The county had planned to reuse the crushed pavement as a base material for the new road and shoulder. After removing the pavement and the Iowa soil subgrade, heavy rains created a curb and gutter effect, and the water became trapped under the road, Case reports.
"The crushed concrete disappeared into the soil," Case says. "We actually used all of the material trying to keep some rock in the base."
With all of the rain, the base had to be reworked so many times and dried, and more material brought in, that much of the original shape, profiles and slopes determined by the GPS machine control system used by the contractor also vanished. Traditionally, the county would have placed stakes, Case explains, but the contract had called for the contractor to handle construction surveying.
The county met with representatives of the Asphalt Paving Association of Iowa (APAI) and geotechnical engineers Construction Materials Testing of Des Moines, Iowa, to come up with solution.
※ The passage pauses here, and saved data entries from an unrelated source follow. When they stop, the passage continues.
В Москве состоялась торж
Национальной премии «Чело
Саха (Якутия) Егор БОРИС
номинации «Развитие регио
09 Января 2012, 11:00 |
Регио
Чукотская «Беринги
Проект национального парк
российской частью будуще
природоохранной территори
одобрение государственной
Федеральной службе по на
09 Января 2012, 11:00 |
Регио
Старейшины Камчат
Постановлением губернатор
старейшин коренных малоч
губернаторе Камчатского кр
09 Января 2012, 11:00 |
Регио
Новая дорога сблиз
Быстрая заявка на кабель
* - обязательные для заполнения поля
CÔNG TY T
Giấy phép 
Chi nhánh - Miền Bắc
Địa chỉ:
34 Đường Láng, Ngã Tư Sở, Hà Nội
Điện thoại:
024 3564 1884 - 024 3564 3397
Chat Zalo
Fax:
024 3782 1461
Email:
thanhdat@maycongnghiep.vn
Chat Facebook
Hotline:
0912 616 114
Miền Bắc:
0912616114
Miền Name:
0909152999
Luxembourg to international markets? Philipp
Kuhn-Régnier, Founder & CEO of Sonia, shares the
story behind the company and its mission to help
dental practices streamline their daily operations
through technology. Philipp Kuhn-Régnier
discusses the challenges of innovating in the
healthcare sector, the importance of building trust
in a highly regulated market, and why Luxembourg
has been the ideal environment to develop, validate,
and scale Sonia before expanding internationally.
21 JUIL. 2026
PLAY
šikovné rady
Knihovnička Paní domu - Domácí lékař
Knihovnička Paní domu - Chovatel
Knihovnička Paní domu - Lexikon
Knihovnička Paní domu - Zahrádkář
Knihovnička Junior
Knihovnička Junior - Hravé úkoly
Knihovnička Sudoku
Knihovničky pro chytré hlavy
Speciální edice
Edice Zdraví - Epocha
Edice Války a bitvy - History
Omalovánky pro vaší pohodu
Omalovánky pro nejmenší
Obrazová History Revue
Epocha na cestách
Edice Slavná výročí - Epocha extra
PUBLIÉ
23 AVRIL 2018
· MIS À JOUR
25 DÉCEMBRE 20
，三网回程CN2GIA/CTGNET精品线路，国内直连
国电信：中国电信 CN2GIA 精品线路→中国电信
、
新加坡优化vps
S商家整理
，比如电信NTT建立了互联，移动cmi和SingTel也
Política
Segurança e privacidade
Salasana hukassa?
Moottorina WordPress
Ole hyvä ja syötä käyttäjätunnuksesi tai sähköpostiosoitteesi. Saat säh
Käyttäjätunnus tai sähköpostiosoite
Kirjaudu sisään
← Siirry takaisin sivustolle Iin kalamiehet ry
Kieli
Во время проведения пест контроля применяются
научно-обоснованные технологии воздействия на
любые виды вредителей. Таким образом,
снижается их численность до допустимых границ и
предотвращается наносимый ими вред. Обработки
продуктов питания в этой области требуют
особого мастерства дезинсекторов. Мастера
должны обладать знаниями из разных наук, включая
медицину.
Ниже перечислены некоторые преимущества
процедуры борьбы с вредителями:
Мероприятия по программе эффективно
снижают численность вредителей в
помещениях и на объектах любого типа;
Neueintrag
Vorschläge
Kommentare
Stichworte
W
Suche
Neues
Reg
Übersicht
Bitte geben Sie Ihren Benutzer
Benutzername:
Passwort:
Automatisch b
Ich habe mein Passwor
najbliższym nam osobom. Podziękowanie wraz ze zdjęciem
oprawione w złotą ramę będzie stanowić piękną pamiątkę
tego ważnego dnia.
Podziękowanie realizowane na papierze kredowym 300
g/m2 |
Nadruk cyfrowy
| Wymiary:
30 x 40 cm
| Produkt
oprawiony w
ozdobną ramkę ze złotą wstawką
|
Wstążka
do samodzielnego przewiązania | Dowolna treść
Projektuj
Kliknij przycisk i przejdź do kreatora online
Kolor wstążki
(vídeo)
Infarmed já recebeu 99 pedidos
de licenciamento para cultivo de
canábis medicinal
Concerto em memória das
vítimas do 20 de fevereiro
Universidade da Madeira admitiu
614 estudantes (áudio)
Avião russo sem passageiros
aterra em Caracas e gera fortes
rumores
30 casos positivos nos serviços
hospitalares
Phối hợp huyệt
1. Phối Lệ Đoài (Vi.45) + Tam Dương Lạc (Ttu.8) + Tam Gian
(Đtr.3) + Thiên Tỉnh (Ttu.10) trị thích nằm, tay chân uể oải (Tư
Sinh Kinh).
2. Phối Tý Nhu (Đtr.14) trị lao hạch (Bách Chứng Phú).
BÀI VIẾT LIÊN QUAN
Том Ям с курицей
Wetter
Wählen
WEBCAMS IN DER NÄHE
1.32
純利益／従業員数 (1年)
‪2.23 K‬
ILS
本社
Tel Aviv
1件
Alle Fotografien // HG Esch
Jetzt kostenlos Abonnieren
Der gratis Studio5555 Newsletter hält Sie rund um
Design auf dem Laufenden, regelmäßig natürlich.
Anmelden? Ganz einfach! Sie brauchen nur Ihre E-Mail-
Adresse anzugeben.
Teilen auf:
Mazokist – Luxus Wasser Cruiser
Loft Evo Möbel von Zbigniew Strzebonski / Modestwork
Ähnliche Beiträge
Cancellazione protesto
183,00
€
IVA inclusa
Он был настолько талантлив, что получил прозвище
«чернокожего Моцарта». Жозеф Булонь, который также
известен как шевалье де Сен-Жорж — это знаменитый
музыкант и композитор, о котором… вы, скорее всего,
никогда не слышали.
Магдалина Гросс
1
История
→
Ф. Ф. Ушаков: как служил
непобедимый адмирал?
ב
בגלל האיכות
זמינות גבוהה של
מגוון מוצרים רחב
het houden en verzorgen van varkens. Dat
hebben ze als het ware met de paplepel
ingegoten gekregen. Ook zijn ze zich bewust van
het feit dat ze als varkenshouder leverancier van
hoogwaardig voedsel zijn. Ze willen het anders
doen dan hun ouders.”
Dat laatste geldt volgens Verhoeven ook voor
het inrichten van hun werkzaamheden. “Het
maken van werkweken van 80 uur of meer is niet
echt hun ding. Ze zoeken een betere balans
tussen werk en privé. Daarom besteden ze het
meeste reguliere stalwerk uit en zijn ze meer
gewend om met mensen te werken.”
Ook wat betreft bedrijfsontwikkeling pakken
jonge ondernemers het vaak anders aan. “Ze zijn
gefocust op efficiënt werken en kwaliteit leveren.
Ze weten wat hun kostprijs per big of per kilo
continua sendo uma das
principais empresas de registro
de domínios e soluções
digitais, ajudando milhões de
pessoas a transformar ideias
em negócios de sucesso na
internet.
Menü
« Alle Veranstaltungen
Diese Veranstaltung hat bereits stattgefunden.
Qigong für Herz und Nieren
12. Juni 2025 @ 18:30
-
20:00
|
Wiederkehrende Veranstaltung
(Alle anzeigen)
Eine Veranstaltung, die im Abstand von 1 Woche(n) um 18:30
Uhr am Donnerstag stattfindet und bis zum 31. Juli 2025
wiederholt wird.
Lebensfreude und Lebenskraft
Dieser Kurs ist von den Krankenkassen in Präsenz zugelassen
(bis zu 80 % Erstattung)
"We decided to use fly ash and mix it in with the subbase to firm it up and dry it up, so it would be strong enough to pave on," DeJong recalls. "It was expensive and hard to get enough of that much fly ash on short notice, but it worked very well. It made a nice firm base to pave in that I think will hold up for a long time."
Henningsen completed grading and base work and placed an intermediate layer in 2014. Then this spring, Henningsen milled off a portion of the intermediate layer and paved the surface layer. Shouldering, painting of the centerline and edge lines and seeding of grass followed paving.
DeJong credits Mattusch and Bill Rosener, Executive Vice President of APAI with helping to keep the job rolling and serving as a liaison with the contractors.
"I don't know if we would have the product we do without their help," DeJong says.